Ryan McCarl, a partner at Rushing McCarl LLP and author of the forthcoming book Elegant Legal Writing, has represented plaintiffs and defendants in high-stakes appellate and trial litigation in many practice areas. In addition to his litigation experience, he founded a tech startup and served on the UCLA School of Law faculty as an Advanced Legal Writing teacher and a research fellow in artificial intelligence law and policy.
Mr. McCarl has drafted briefs and motions in cases before state and federal trial and appellate courts, including the United States Supreme Court. His expertise in legal writing and strategy helps clients develop innovative and successful arguments in complex disputes.
Mr. McCarl’s arguments and briefs have been dispositive in several cases. A Tenth Circuit panel agreed with his claim preclusion argument and disposed of a decade-long antitrust suit against a global medical supplies manufacturer. The New York Court of Appeals cited a brief he drafted in establishing a right to a cautionary jury instruction in cross-race eyewitness identification cases. And the Illinois Supreme Court relied on a First Amendment overbreadth and due process argument he developed in unanimously striking down an Illinois statute prohibiting non-consensual audio recording.
Mr. McCarl clerked for the Honorable David M. Ebel on the United States Court of Appeals for the Tenth Circuit and worked as an associate at several prominent firms. He has published articles and book chapters on diverse topics including substantive due process, claim preclusion, constitutional vagueness doctrine, sovereign debt arbitration, and homeowners associations.
Mr. McCarl earned his J.D. with Honors from the University of Chicago Law School, where he was a member of the Chicago Journal of International Law. He earned an M.A. in International Relations and B.A. in Political Science at the University of Chicago, where he was a captain of the track team and broke the school record in cross country. He also earned an M.A. in Education at the University of Michigan-Ann Arbor and taught high school history and geography.
Mr. McCarl is admitted to practice in California as well as the District of Columbia (inactive) and before the United States Courts of Appeals for the Third, Ninth, and Tenth Circuits.

● ● ● ● ● ● ●

**Task directions**
Please quote the biography of Ryan McCarl word for word, between "Mr. McCarl clerked" and "history and geography.", inclusive.

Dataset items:
● ● ● ● ● ● ●

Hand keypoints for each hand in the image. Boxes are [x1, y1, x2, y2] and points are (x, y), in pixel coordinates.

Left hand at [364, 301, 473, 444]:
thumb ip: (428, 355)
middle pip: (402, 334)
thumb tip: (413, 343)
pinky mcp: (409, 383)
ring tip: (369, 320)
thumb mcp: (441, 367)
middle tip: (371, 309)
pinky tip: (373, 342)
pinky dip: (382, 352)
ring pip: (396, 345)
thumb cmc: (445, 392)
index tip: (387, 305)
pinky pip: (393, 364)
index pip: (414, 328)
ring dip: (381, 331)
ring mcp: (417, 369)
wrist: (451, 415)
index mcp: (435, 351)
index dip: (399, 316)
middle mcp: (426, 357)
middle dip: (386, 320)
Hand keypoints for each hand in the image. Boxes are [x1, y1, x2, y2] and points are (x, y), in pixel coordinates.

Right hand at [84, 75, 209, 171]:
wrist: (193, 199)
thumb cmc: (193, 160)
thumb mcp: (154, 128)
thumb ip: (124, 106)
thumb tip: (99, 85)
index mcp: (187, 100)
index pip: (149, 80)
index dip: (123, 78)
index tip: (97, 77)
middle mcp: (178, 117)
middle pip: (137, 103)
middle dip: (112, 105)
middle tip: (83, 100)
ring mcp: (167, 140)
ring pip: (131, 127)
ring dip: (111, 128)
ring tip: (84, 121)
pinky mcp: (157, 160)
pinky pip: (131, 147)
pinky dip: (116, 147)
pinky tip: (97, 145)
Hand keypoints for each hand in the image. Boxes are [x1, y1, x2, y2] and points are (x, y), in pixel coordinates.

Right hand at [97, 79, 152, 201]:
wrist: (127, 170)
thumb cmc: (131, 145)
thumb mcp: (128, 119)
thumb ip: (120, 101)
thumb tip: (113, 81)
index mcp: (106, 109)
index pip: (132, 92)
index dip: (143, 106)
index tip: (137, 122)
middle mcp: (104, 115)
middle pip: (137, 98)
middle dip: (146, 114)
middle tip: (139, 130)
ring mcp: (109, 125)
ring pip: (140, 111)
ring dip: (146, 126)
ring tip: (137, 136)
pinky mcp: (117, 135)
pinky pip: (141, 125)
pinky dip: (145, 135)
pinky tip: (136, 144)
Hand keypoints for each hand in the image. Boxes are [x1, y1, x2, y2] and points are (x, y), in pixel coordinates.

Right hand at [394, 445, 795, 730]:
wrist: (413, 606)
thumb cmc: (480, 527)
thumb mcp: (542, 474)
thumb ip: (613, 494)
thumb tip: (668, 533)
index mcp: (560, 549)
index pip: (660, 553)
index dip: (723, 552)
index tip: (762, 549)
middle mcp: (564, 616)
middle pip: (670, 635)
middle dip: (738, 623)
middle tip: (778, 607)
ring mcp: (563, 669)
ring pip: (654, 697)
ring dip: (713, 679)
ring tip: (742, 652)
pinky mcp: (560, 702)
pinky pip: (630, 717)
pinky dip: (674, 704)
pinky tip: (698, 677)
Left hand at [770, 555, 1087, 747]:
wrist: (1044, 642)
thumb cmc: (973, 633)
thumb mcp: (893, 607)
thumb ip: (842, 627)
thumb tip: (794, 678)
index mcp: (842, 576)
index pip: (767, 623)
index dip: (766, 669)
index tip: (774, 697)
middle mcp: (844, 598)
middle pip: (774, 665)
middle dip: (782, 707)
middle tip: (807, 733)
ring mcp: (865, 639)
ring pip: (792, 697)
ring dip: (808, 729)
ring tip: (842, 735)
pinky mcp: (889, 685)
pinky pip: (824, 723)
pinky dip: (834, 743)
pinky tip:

● ● ● ● ● ● ●

**Solution to the exercise**
Mr. McCarl clerked for the Honorable David M. Ebel on the United States Court of Appeals for the Tenth Circuit and worked as an associate at several prominent firms. He has published articles and book chapters on diverse topics including substantive due process, claim preclusion, constitutional vagueness doctrine, sovereign debt arbitration, and homeowners associations.
Mr. McCarl earned his J.D. with Honors from the University of Chicago Law School, where he was a member of the Chicago Journal of International Law. He earned an M.A. in International Relations and B.A. in Political Science at the University of Chicago, where he was a captain of the track team and broke the school record in cross country. He also earned an M.A. in Education at the University of Michigan-Ann Arbor and taught high school history and geography.